Considering the Female Midlife Crisis Novel
Speaking of bodily reboots, I’m thinking about the female midlife crisis novel/memoir/autofiction, which seems to be everywhere right now. Maybe there’s also something in the air with the Republican animosity towards “childless cat women” and “women’s bodily autonomy” but it’s sort of a counterpoint to decades (and centuries) of men’s midlife crisis books, too. Miranda July’s All Fours is all the critics are talking about, and they’re like “a novel about perimenopause for the first time ever!” which is definitely not true, because you could consider some of Virginia Woolf and Doris Lessing’s books that dealt with similar subject matter, and I know Lesley Wheeler wrote a fascinating book about the subject that didn’t get enough attention called Unbecoming that came out about year or so ago. (Totally worth reading and much more fun than some of the other books I’ve read!) Also read Liars by Sarah Manguso, which belongs in the same category and came out recently, but I could also include Maggie Smith’s You Could Make This Place Beautiful and Sabrina Orah Mark’s fairy-tale autofiction/memoir book Happily. I mean, not all of these books are exactly the same, but they circle around some of the same subject matter – women at midlife reconsidering being a wife and/or mother, dealing with lack of fulfillment in their work and home lives, reckoning with their achievements, illnesses, choices, etc. All Fours and Liars both talk way more about masturbation and sex and other bodily functions, maybe (but probably not more than Doris Lessing?) but this has been something that’s been a palpable movement in the world of memoir and literary fiction. A LOT of these books seem somewhat depressing to me—the subject matter especially of terrible husbands who cheat, then leave, but it turns out they were always terrible—not empowering, which is what I guess I would like to see instead? But hey, these things take time. The critics are right that this kind of novel is sort of…novel in the world of midlife crisis memoirs and novels. But can a woman’s midlife and perimenopause/menopause be an empowering time? I hope the answer is not NO, as I am still in perimenopause and wondering if the sleep disruptions are part of it, or any time I feel grumpy, frumpy, or disenchanted. Anyway, chime in with empowering female midlife crisis readings suggestions in the comments if you want.

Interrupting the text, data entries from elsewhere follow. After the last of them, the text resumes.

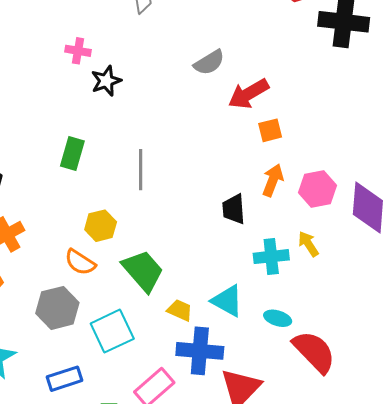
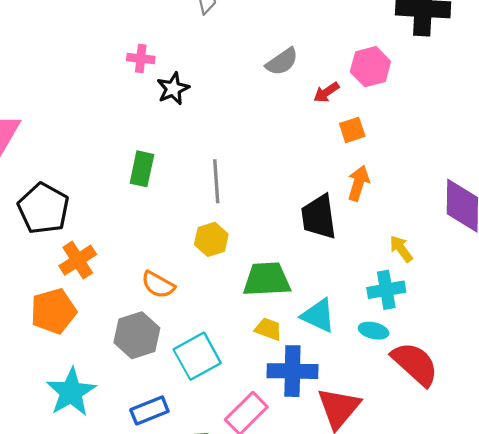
red arrow: (249, 94) -> (326, 92), size x0.6
pink hexagon: (318, 189) -> (370, 67), moved
black trapezoid: (234, 209) -> (319, 217), size x1.4
yellow hexagon: (101, 226) -> (211, 239), moved
cyan cross: (271, 257) -> (386, 290), moved
green trapezoid: (143, 271) -> (267, 279), moved, turned -48

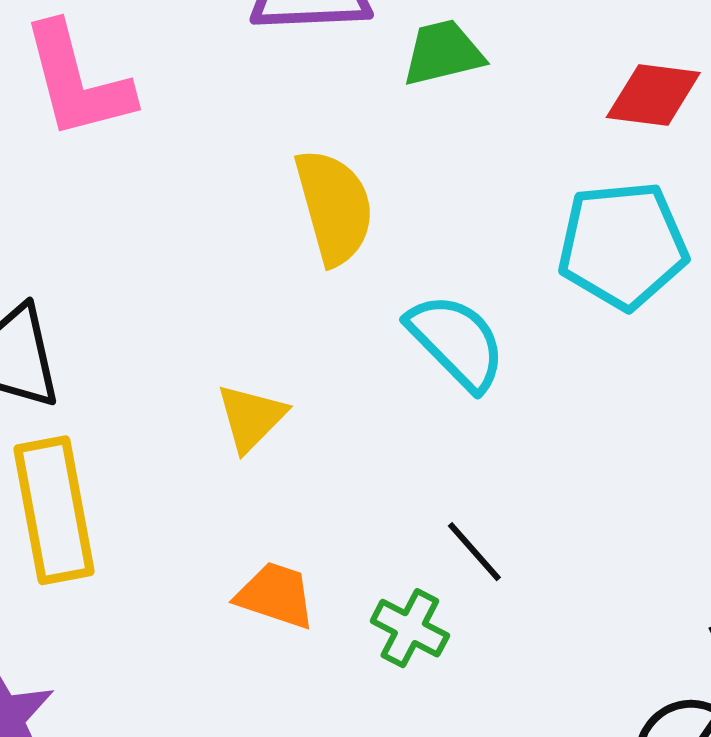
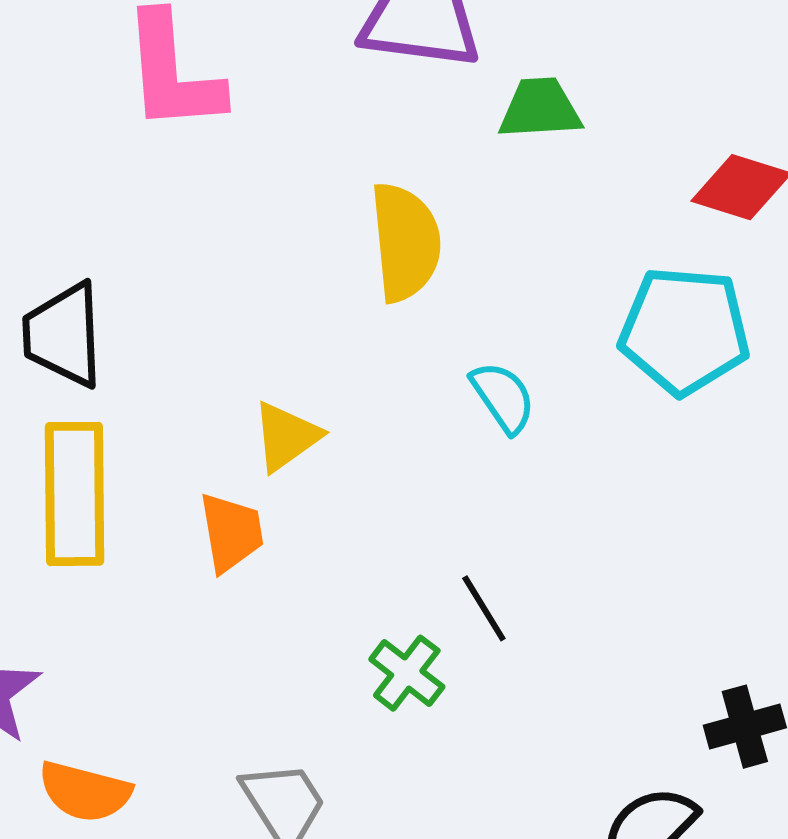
cyan semicircle: (456, 342) -> (503, 397), size x0.7
orange trapezoid: (276, 595) -> (231, 532), moved, turned 52

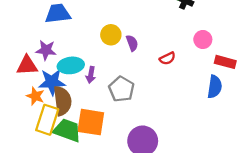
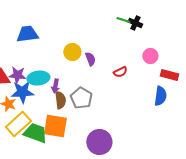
purple star: (46, 50) -> (17, 75), moved
brown semicircle: (63, 101) -> (60, 100), moved, size x0.7
yellow rectangle: (47, 120) -> (18, 124), turned 30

How to Know if a Manuscript is Ready
Using these rainy, sleepless nights to catch up on work—making a tutorial, judging a poetry contest—and working on my seventh book manuscript, which I thought was done two years ago but then I added a lot more to it, and now I’m looking at an unwieldy hundred-page monster that I need to edit down and somehow make into a unified thing. Knowing when and if a poetry manuscript is ready is an art, not a science—sometimes they’ll need a tweak, like a title change and a shifting of first poem—and sometimes they’ll need an overhaul, which is what I’m doing right now—before they’re ready to send to a publisher, and it’s difficult sometimes to make that judgement. Especially when one is sleep deprived and half-sick. I usually write a good solid collection of poems around a single theme, but because the covid-19 pandemic happened in middle of writing these poems, it’s been tough to reign it in. Anyway, I hope to have it in somewhat finished form by October. That’s my goal, anyway.